As my parents are fair people and rarely speak ill of anyone, I don't think this speech was as harsh as I remember it, but it seemed to me at the time that people who vote Democrat are bad people. I was ashamed. I also wondered about the prospects for eternal salvation for the next door neighbors who had an anti-Dole poster on their house. My parents had assured me that they were good people even though the mother was Jewish and the father was Unitarian or something and they didn't go to church much, so I knew they must have something going for them, but perhaps being Democrats would push them over the edge into the category of bad people.
Years down the road, the feelings of shame turned to feelings of pride. I had chosen on my own and gone against my own upbringing to choose who I personally thought was the best candidate. I was in elementary school and already establishing myself as a liberal thinker. Hooray for me!
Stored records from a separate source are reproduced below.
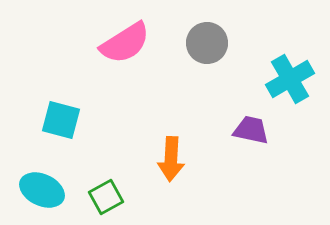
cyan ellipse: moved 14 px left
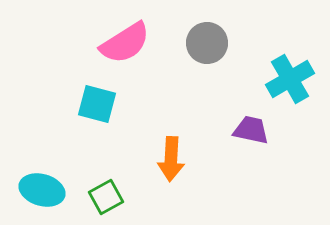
cyan square: moved 36 px right, 16 px up
cyan ellipse: rotated 9 degrees counterclockwise
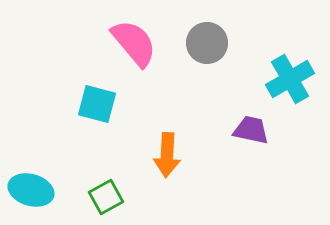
pink semicircle: moved 9 px right; rotated 98 degrees counterclockwise
orange arrow: moved 4 px left, 4 px up
cyan ellipse: moved 11 px left
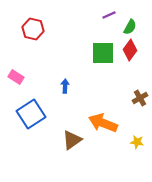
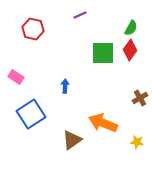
purple line: moved 29 px left
green semicircle: moved 1 px right, 1 px down
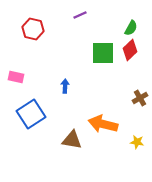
red diamond: rotated 10 degrees clockwise
pink rectangle: rotated 21 degrees counterclockwise
orange arrow: moved 1 px down; rotated 8 degrees counterclockwise
brown triangle: rotated 45 degrees clockwise
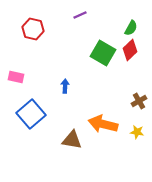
green square: rotated 30 degrees clockwise
brown cross: moved 1 px left, 3 px down
blue square: rotated 8 degrees counterclockwise
yellow star: moved 10 px up
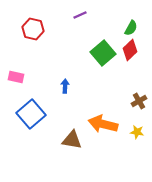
green square: rotated 20 degrees clockwise
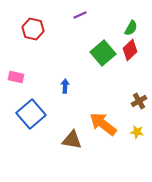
orange arrow: rotated 24 degrees clockwise
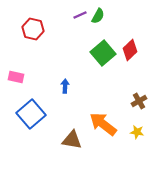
green semicircle: moved 33 px left, 12 px up
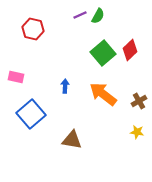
orange arrow: moved 30 px up
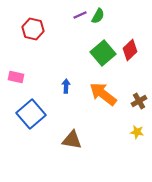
blue arrow: moved 1 px right
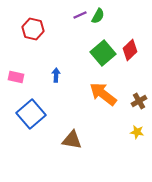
blue arrow: moved 10 px left, 11 px up
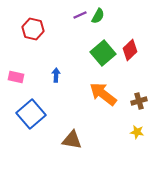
brown cross: rotated 14 degrees clockwise
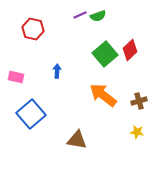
green semicircle: rotated 42 degrees clockwise
green square: moved 2 px right, 1 px down
blue arrow: moved 1 px right, 4 px up
orange arrow: moved 1 px down
brown triangle: moved 5 px right
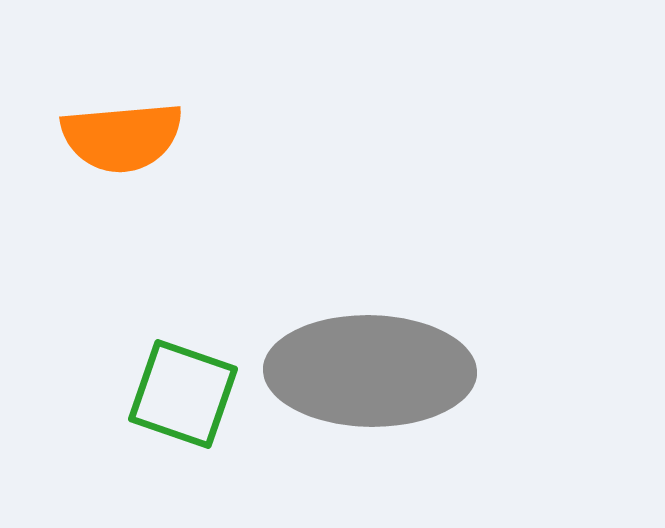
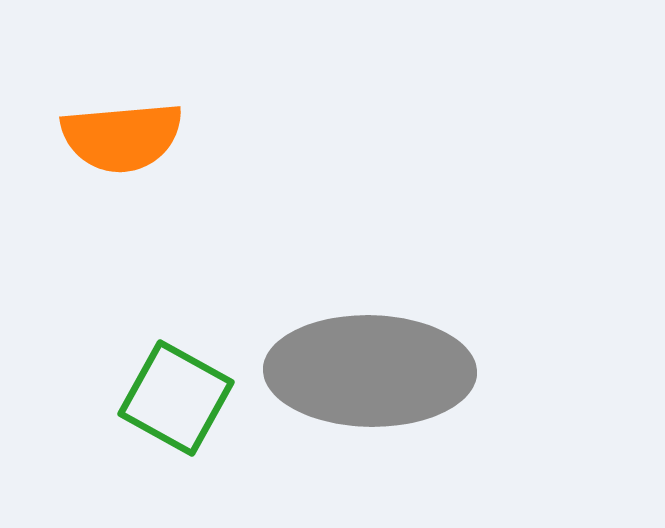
green square: moved 7 px left, 4 px down; rotated 10 degrees clockwise
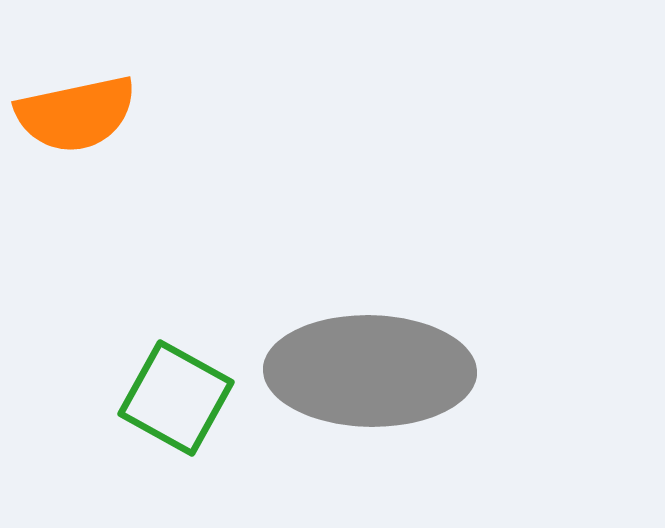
orange semicircle: moved 46 px left, 23 px up; rotated 7 degrees counterclockwise
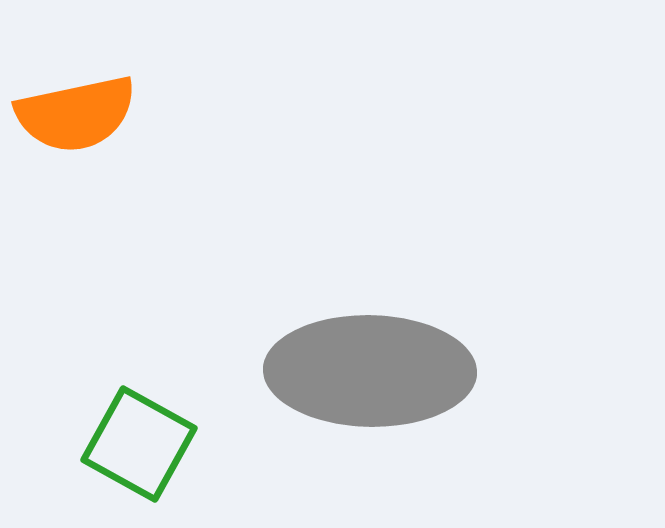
green square: moved 37 px left, 46 px down
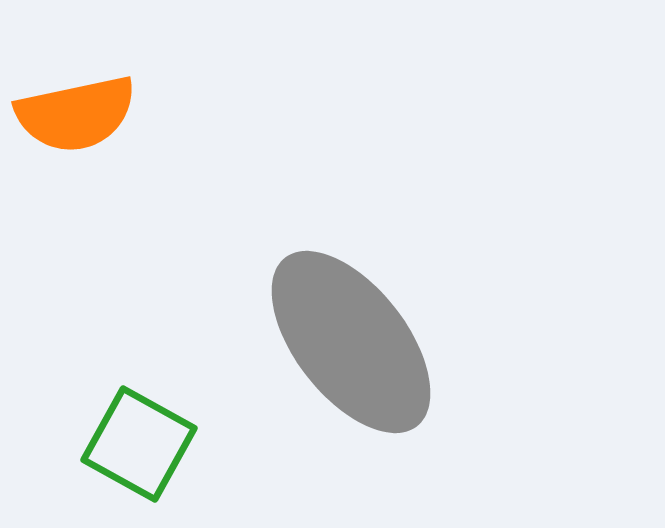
gray ellipse: moved 19 px left, 29 px up; rotated 51 degrees clockwise
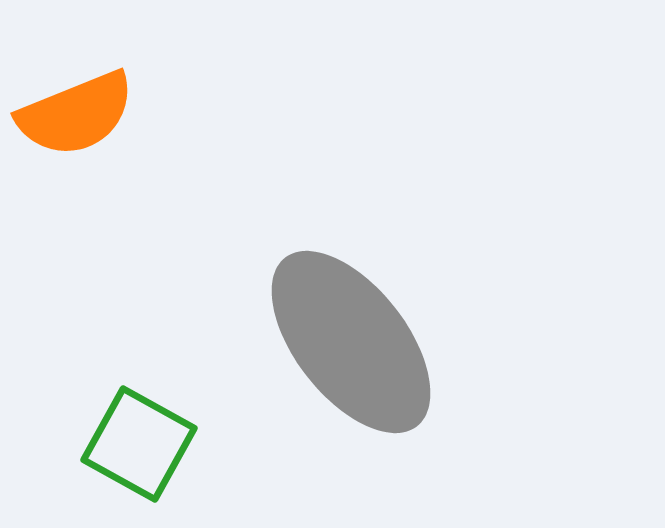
orange semicircle: rotated 10 degrees counterclockwise
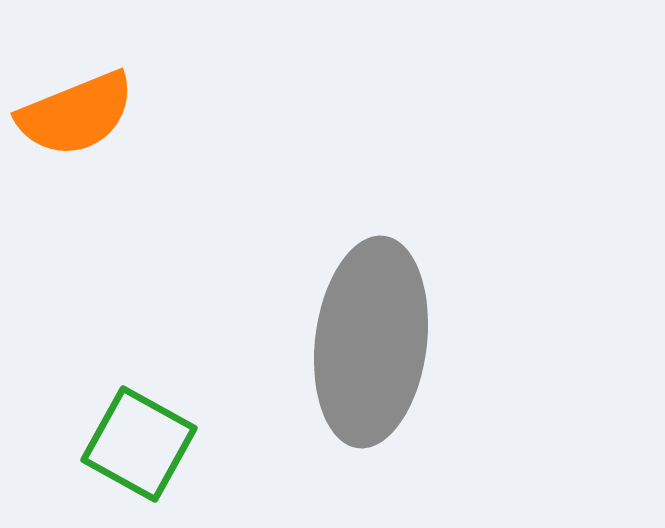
gray ellipse: moved 20 px right; rotated 45 degrees clockwise
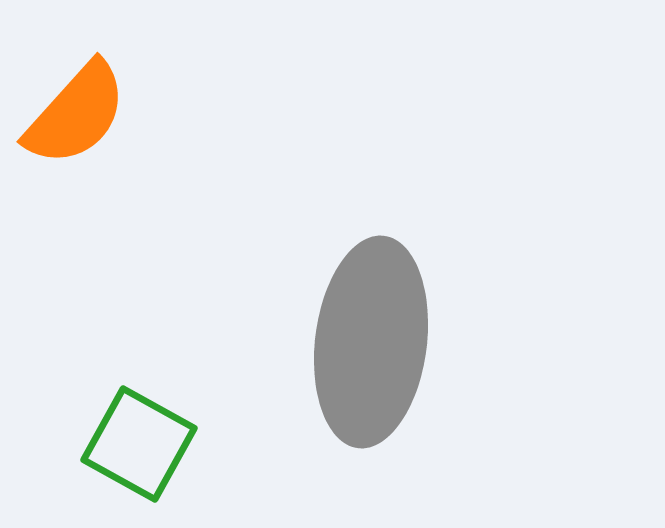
orange semicircle: rotated 26 degrees counterclockwise
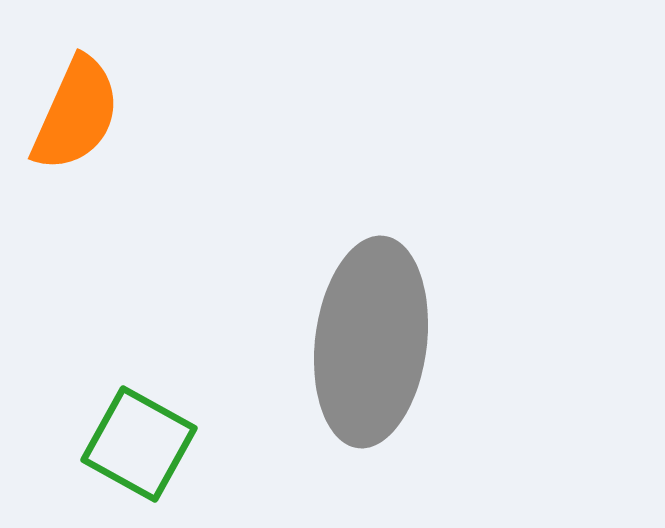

But when I think about it seriously, I'm not kidding anyone. The reasons I remember picking Clinton over Dole are as follows:
1) He was the incumbent. I had seen President Clinton on TV several times while Dole was just some guy that I hadn't heard of until a few days before the election. I knew life was good at the time, and assumed that Clinton had something to do with that, so I didn't mind keeping him around.
2) I couldn't disassociate Bob Dole from Dole pineapples and one of the girls in our ballet carpool had once spilled Dole pineapple juice on the way to class and it was sticky and the back seat of the station wagon smelled really gross for a long time afterward. (I still can't drink pineapple juice, even though I have returned to my love of pineapple in general.) I could never vote for the horrible-smelling back seat of the station wagon.